[BEGIN DATA FOR THIS EXERCISE]

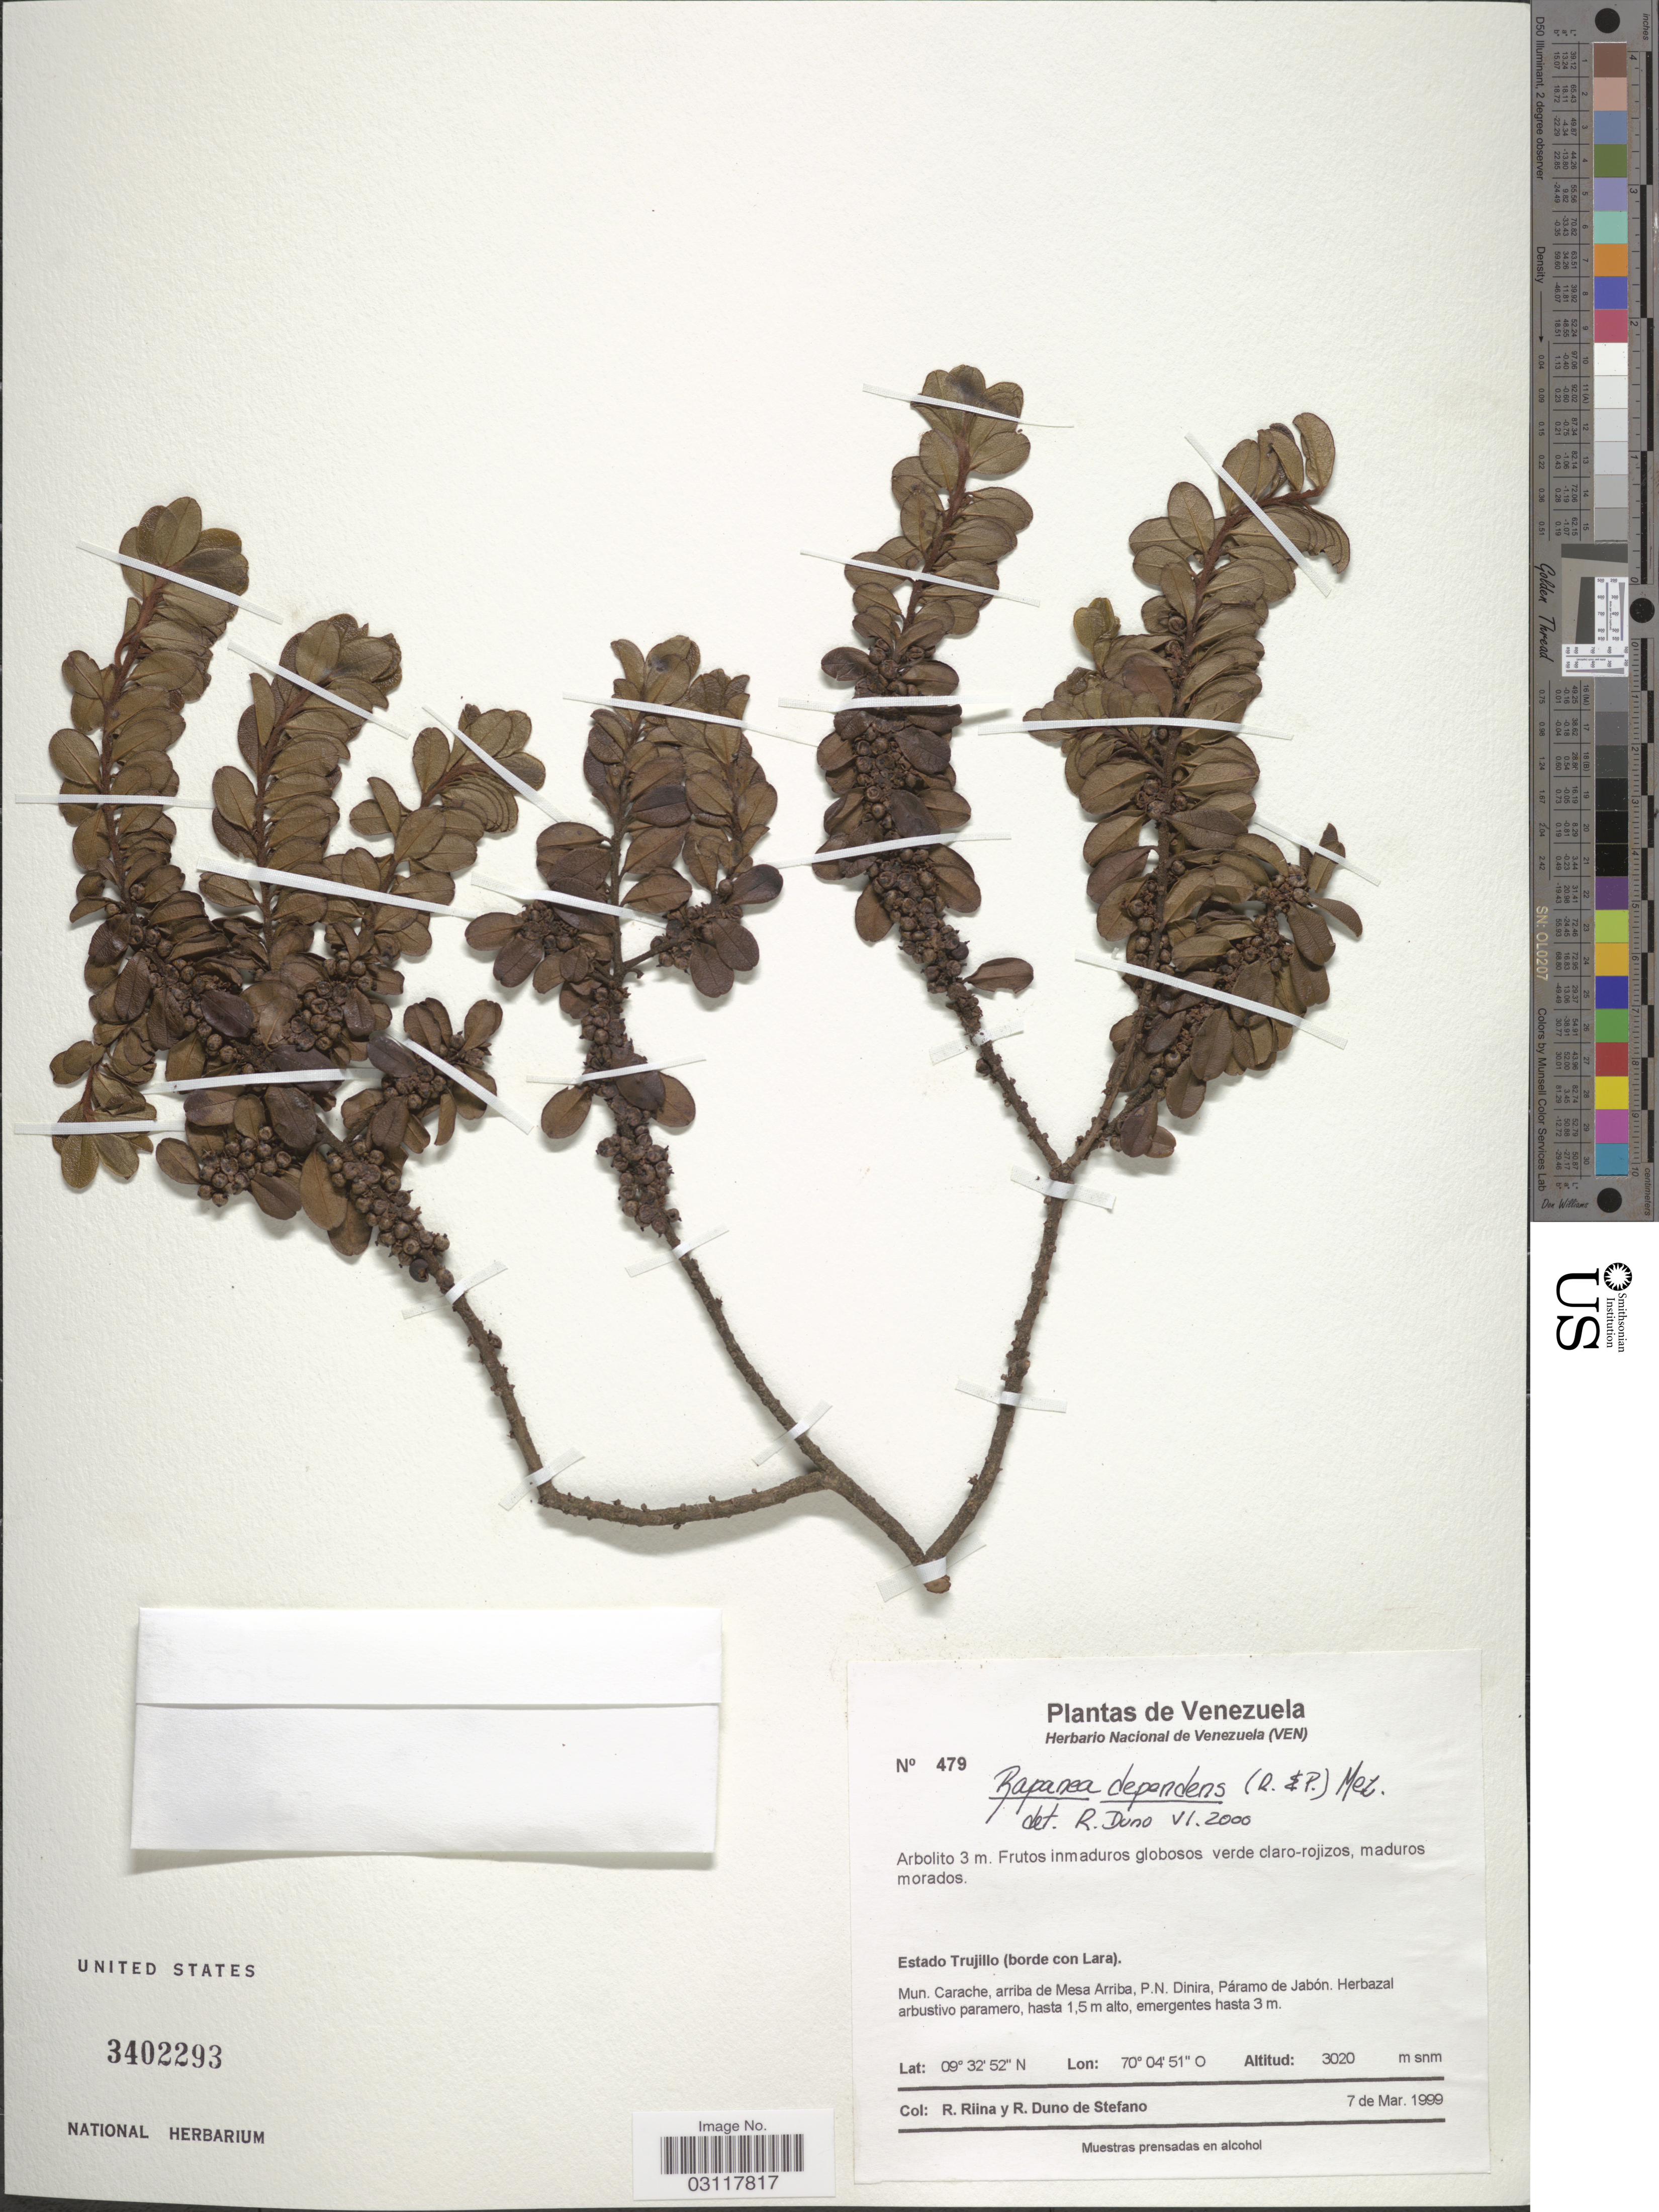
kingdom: Plantae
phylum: Tracheophyta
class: Magnoliopsida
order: Ericales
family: Primulaceae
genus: Rapanea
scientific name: Rapanea dependens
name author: (Ruiz & Pav.) Mez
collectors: R. Riina & R. Duno de Stefano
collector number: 479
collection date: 1999-03-07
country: Venezuela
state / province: Trujillo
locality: (Borde con Lara). Mun. Carache, arriba de Mesa Arriba, P.N. Dinira, Páramo de Jabón.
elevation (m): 3020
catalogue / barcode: US 3402293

[END DATA FOR THIS EXERCISE]

#### SHORT EXERCISE:
Please rewrite the records above, swapping "catalogue" for "catalog" wherever it appears and leaving every other line unchanged. Omit the pictures.

#### THE ANSWER:
kingdom: Plantae
phylum: Tracheophyta
class: Magnoliopsida
order: Ericales
family: Primulaceae
genus: Rapanea
scientific name: Rapanea dependens
name author: (Ruiz & Pav.) Mez
collectors: R. Riina & R. Duno de Stefano
collector number: 479
collection date: 1999-03-07
country: Venezuela
state / province: Trujillo
locality: (Borde con Lara). Mun. Carache, arriba de Mesa Arriba, P.N. Dinira, Páramo de Jabón.
elevation (m): 3020
catalog / barcode: US 3402293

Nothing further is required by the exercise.